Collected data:
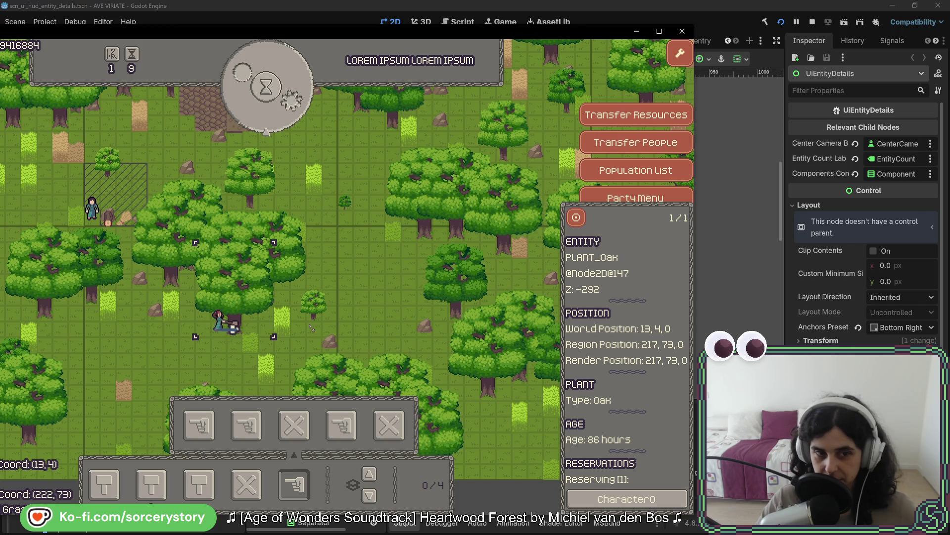
# Step: Order a second oak chopped, then select a villager to view its needs, skills and gather action
pyautogui.click(171, 277)
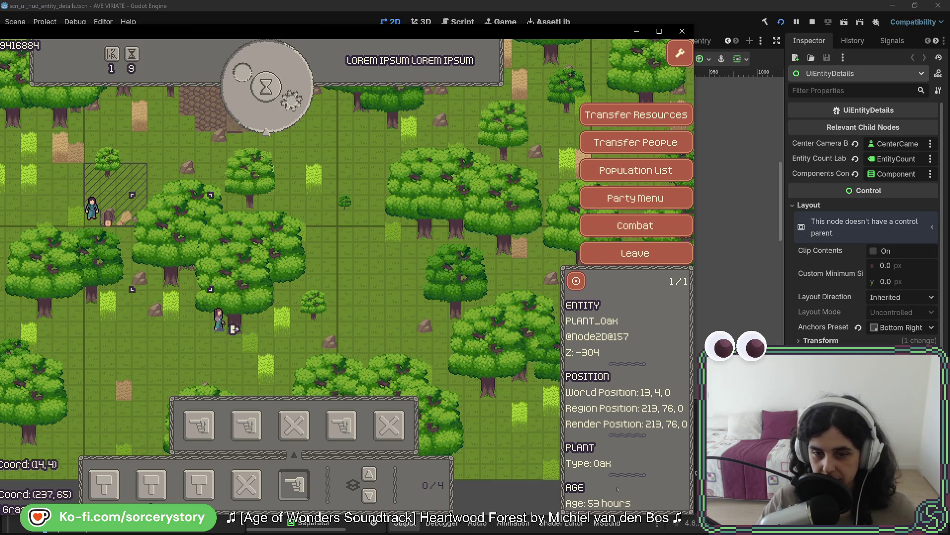
pyautogui.click(342, 425)
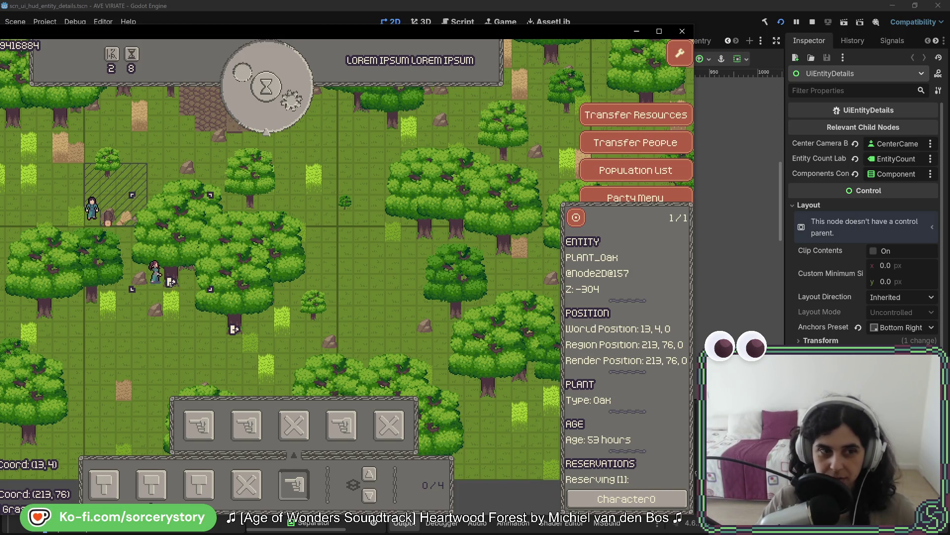
pyautogui.click(73, 214)
pyautogui.press('Escape')
pyautogui.click(92, 208)
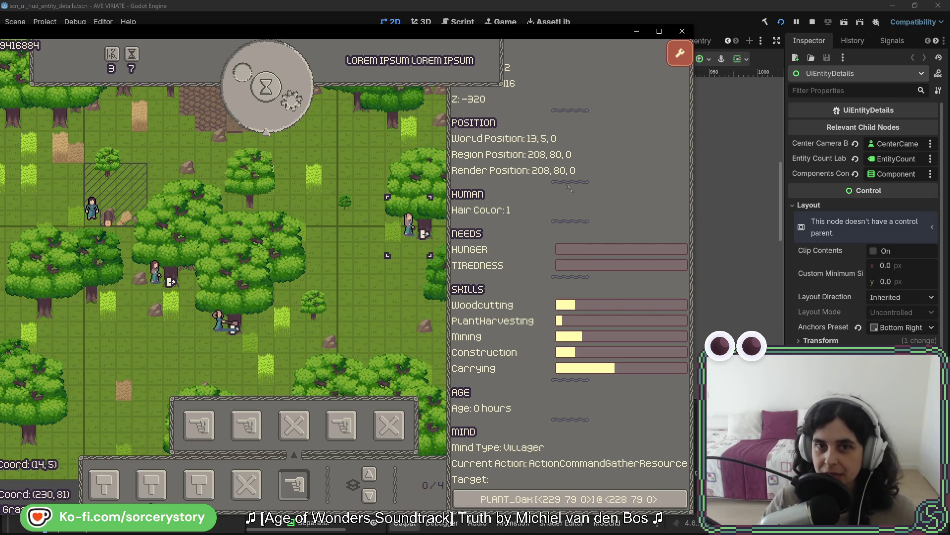
# Step: Inspect several villagers' details, including Character3 and its neighbour, panning around the map
pyautogui.click(91, 211)
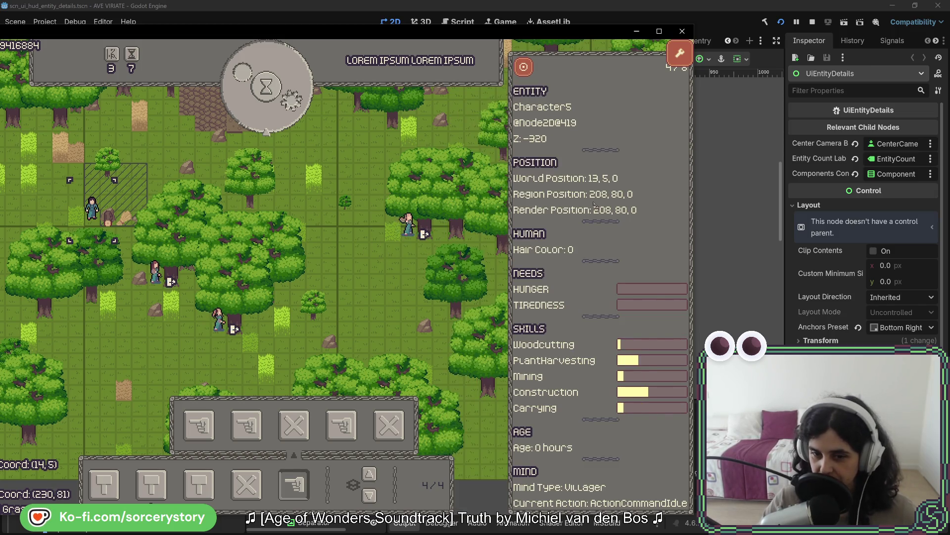
pyautogui.press('Escape')
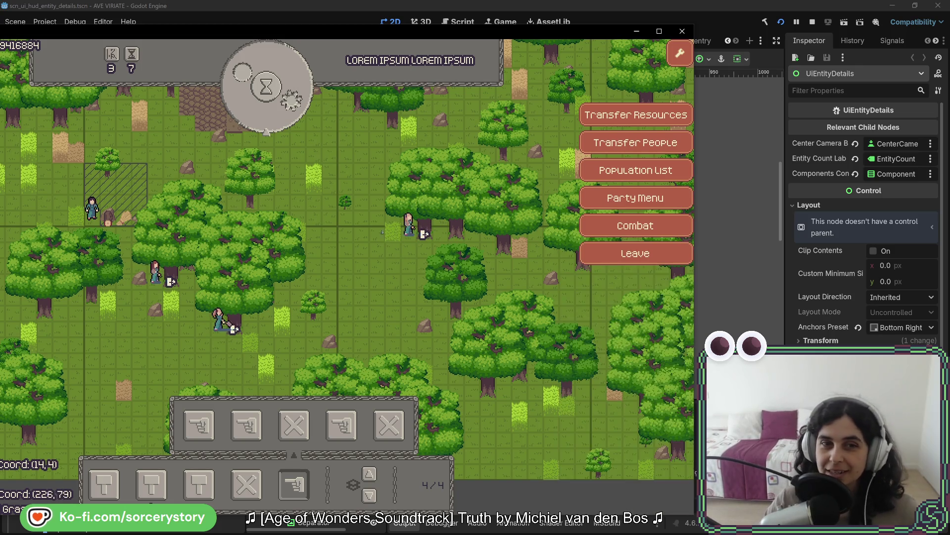
pyautogui.press('Up')
pyautogui.press('Left')
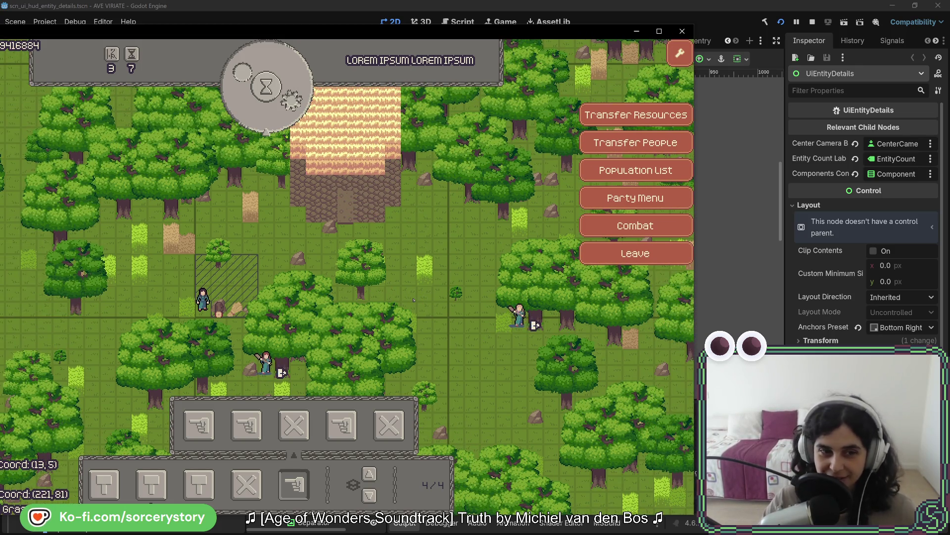
pyautogui.press('Down')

### Task details
Extract all lines of the records above that include "Step".

### Output below
# Step: Order a second oak chopped, then select a villager to view its needs, skills and gather action
# Step: Inspect several villagers' details, including Character3 and its neighbour, panning around the map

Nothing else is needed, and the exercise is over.